Structured pose outputs
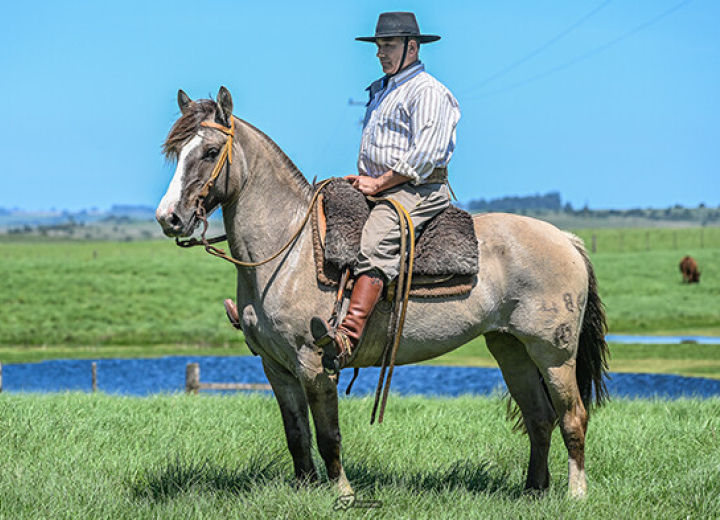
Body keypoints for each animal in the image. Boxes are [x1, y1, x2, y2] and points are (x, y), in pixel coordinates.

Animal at [156, 87, 608, 498]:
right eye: (176, 152)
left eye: (211, 151)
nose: (169, 218)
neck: (288, 248)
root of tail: (567, 239)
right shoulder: (276, 367)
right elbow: (297, 435)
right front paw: (305, 489)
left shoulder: (314, 364)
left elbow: (328, 435)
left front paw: (343, 494)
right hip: (510, 348)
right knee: (538, 417)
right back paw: (533, 490)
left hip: (553, 354)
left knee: (572, 417)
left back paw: (575, 494)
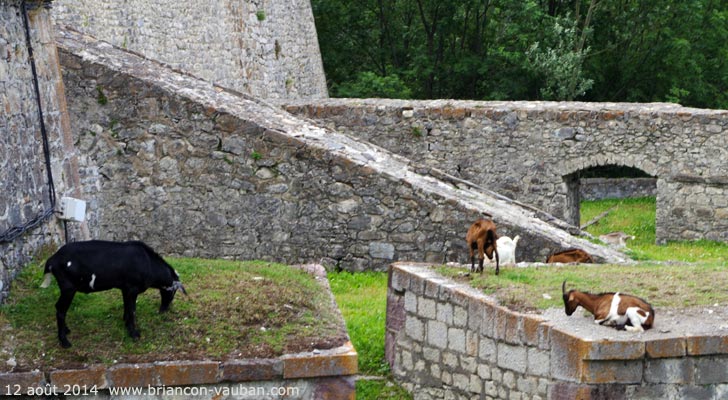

■ Work to be completed ■
Skipping any pictures, copy the line that holds "right shoulder: (276, 367)" and each line after it through the last line of the records, unchanged, and no other lines.

■ Result of this exercise ■
right shoulder: (276, 367)
right elbow: (297, 435)
right front paw: (305, 489)
left shoulder: (314, 364)
left elbow: (328, 435)
left front paw: (343, 494)
right hip: (510, 348)
right knee: (538, 417)
right back paw: (533, 490)
left hip: (553, 354)
left knee: (572, 417)
left back paw: (575, 494)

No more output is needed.